From tragedy comes a message of hope: peace and humanity for all

Tolerance and respect for everyone was the message that emerged from a day of remembrance that recalled the start of a genocide 22 years ago.

By MORSAL BASHIR

Hundreds of people from Bosnia and Herzegovina gathered at Federation Square  on May 31 to remember the 3173 victims of genocide in Prijedor.

The event, known as White Armband Day Worldwide, was created to remember the victims  and call for action against genocide denial.

People of all ages held posters and handed out brochures, balloons and white armbands and the message was clear – genocide is real, and the time to speak out against it is now.

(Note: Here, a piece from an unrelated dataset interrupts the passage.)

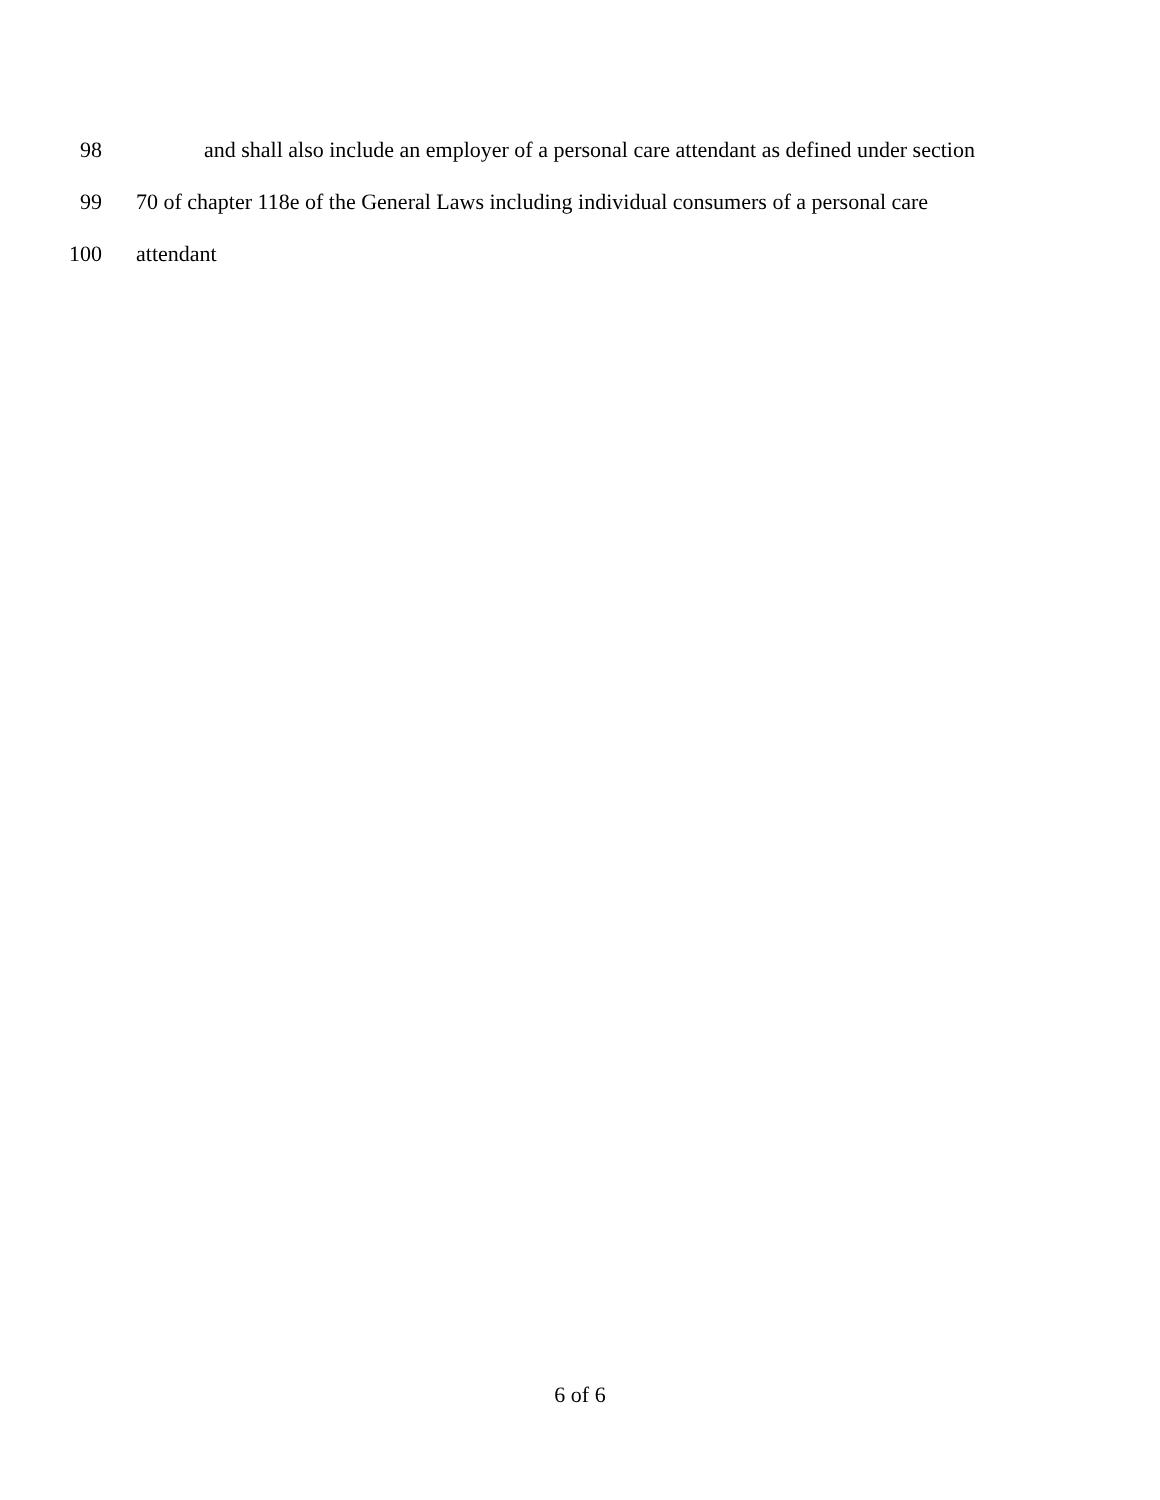98 and shall also include an employer of a personal care attendant as defined under section
99 70 of chapter 118e of the General Laws including individual consumers of a personal care
100 attendant
6 of 6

 On May 31, 1992, tragedy hit Prijedor, a town in northwestern Bosnia and Herzegovina, when Bosnian Serb authorities used local radio stations to issue a decree that all non-Serbian citizens had to mark themselves and their houses with white.

White sheets were hung from doors and windows, and white armbands had to be worn when away from home, distinctly marking all non-Serbians.

This was the first day of an extended campaign that resulted in the ultimate removal of more than 94 per cent of Bosnian Muslims and Bosnian Croats from Prijedor. The violence involved in that campaign included concentration camps, executions and mass rape.

Now, 22 years later, thousands of Bosnians and Herzegovinians across several continents joined in large groups to commemorate those they had lost and to honour the survivors.

The Melbourne event featured a poster exhibition and a slideshow memorialising the victims and condemning the atrocities committed against them.

As event director Senada Softic read an account of the tragic loss of life more than two decades past, it was clear the grief was still fresh for many in the crowd.

“On this day, we as a community would like to honour a very special woman of courage [and] strength. A woman who has spent the last 22 years waiting to hear the news of her six sons and husband, along with over 30 members of her family … a woman who has forced herself to live long enough to find her loved ones and bury them,” she said.

The woman referred to is Hata Tatarevic, and 22 years ago last week, armed men entered her home and dragged off her husband and six sons. It would be the last time she saw them.

In a letter she wrote to the Australian Council of Bosnian-Herzegovinian Organisations, Ms Tatarevic told of the heartbreak she had felt in the decades since, as she searched grave after grave for any trace of her family.

In August last year, one such mass grave was found in the village of Tomasica, revealing her sons’ remains.

“I have searched every grave site, every mass grave found. With my bare hands, I have searched through pieces of clothing removed from the mass gravesite to identify their clothes. I still remember every item they had on them,” she wrote.

“I can now die, knowing that my sons and husband will have a grave site with their name.”

 For Ms Softic, the event was about remembrance, but also about sending a larger message.

“White Armband Day must serve as a commemoration for the victims, support for the survivors and a message to the world that peace and humanity must prevail,” she said.

“Tolerance and respect for all mankind.”